Dataset entries:

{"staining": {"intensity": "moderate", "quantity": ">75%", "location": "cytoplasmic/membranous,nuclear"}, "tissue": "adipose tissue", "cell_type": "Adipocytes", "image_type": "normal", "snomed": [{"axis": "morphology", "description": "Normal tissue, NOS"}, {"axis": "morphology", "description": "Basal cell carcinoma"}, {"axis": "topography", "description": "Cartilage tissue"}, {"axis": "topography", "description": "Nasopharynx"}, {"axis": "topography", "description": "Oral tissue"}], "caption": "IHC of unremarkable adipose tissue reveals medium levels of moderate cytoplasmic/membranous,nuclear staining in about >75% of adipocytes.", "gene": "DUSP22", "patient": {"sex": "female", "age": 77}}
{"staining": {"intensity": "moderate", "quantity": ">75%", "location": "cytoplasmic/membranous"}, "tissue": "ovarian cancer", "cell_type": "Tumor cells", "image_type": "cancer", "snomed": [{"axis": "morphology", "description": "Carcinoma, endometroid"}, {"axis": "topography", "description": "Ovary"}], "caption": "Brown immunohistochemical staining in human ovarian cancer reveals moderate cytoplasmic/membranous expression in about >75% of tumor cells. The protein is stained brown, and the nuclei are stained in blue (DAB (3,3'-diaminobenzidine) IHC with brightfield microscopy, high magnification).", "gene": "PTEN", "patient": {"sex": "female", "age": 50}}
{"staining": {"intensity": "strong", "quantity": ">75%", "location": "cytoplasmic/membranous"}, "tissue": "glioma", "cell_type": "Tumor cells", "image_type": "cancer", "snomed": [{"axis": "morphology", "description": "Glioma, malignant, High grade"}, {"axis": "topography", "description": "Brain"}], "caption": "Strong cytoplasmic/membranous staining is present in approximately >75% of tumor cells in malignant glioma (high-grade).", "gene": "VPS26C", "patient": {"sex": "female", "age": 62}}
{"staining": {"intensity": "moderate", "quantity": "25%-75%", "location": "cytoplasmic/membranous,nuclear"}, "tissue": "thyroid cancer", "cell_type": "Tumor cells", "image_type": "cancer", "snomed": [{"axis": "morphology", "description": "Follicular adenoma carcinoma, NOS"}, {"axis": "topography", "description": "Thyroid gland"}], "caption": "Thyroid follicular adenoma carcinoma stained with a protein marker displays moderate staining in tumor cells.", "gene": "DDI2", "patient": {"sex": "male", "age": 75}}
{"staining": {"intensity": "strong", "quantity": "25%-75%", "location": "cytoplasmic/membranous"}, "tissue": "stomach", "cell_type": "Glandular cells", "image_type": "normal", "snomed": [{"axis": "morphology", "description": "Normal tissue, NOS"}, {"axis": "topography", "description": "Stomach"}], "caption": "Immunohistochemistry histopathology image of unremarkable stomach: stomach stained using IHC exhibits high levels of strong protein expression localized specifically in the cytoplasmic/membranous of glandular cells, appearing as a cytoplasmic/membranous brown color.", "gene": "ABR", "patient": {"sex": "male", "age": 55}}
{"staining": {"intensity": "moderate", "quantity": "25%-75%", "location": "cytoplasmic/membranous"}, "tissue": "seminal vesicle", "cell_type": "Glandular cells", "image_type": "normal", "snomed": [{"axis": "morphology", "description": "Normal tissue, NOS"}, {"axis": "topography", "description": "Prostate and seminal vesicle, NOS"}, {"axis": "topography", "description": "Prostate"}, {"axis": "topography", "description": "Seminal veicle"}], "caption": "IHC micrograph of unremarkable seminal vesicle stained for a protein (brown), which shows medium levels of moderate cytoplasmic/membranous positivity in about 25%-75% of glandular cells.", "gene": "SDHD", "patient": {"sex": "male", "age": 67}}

▶ Directions for this task:
Repeat the full set of records above character for character.

▶ Your solution:
{"staining": {"intensity": "moderate", "quantity": ">75%", "location": "cytoplasmic/membranous,nuclear"}, "tissue": "adipose tissue", "cell_type": "Adipocytes", "image_type": "normal", "snomed": [{"axis": "morphology", "description": "Normal tissue, NOS"}, {"axis": "morphology", "description": "Basal cell carcinoma"}, {"axis": "topography", "description": "Cartilage tissue"}, {"axis": "topography", "description": "Nasopharynx"}, {"axis": "topography", "description": "Oral tissue"}], "caption": "IHC of unremarkable adipose tissue reveals medium levels of moderate cytoplasmic/membranous,nuclear staining in about >75% of adipocytes.", "gene": "DUSP22", "patient": {"sex": "female", "age": 77}}
{"staining": {"intensity": "moderate", "quantity": ">75%", "location": "cytoplasmic/membranous"}, "tissue": "ovarian cancer", "cell_type": "Tumor cells", "image_type": "cancer", "snomed": [{"axis": "morphology", "description": "Carcinoma, endometroid"}, {"axis": "topography", "description": "Ovary"}], "caption": "Brown immunohistochemical staining in human ovarian cancer reveals moderate cytoplasmic/membranous expression in about >75% of tumor cells. The protein is stained brown, and the nuclei are stained in blue (DAB (3,3'-diaminobenzidine) IHC with brightfield microscopy, high magnification).", "gene": "PTEN", "patient": {"sex": "female", "age": 50}}
{"staining": {"intensity": "strong", "quantity": ">75%", "location": "cytoplasmic/membranous"}, "tissue": "glioma", "cell_type": "Tumor cells", "image_type": "cancer", "snomed": [{"axis": "morphology", "description": "Glioma, malignant, High grade"}, {"axis": "topography", "description": "Brain"}], "caption": "Strong cytoplasmic/membranous staining is present in approximately >75% of tumor cells in malignant glioma (high-grade).", "gene": "VPS26C", "patient": {"sex": "female", "age": 62}}
{"staining": {"intensity": "moderate", "quantity": "25%-75%", "location": "cytoplasmic/membranous,nuclear"}, "tissue": "thyroid cancer", "cell_type": "Tumor cells", "image_type": "cancer", "snomed": [{"axis": "morphology", "description": "Follicular adenoma carcinoma, NOS"}, {"axis": "topography", "description": "Thyroid gland"}], "caption": "Thyroid follicular adenoma carcinoma stained with a protein marker displays moderate staining in tumor cells.", "gene": "DDI2", "patient": {"sex": "male", "age": 75}}
{"staining": {"intensity": "strong", "quantity": "25%-75%", "location": "cytoplasmic/membranous"}, "tissue": "stomach", "cell_type": "Glandular cells", "image_type": "normal", "snomed": [{"axis": "morphology", "description": "Normal tissue, NOS"}, {"axis": "topography", "description": "Stomach"}], "caption": "Immunohistochemistry histopathology image of unremarkable stomach: stomach stained using IHC exhibits high levels of strong protein expression localized specifically in the cytoplasmic/membranous of glandular cells, appearing as a cytoplasmic/membranous brown color.", "gene": "ABR", "patient": {"sex": "male", "age": 55}}
{"staining": {"intensity": "moderate", "quantity": "25%-75%", "location": "cytoplasmic/membranous"}, "tissue": "seminal vesicle", "cell_type": "Glandular cells", "image_type": "normal", "snomed": [{"axis": "morphology", "description": "Normal tissue, NOS"}, {"axis": "topography", "description": "Prostate and seminal vesicle, NOS"}, {"axis": "topography", "description": "Prostate"}, {"axis": "topography", "description": "Seminal veicle"}], "caption": "IHC micrograph of unremarkable seminal vesicle stained for a protein (brown), which shows medium levels of moderate cytoplasmic/membranous positivity in about 25%-75% of glandular cells.", "gene": "SDHD", "patient": {"sex": "male", "age": 67}}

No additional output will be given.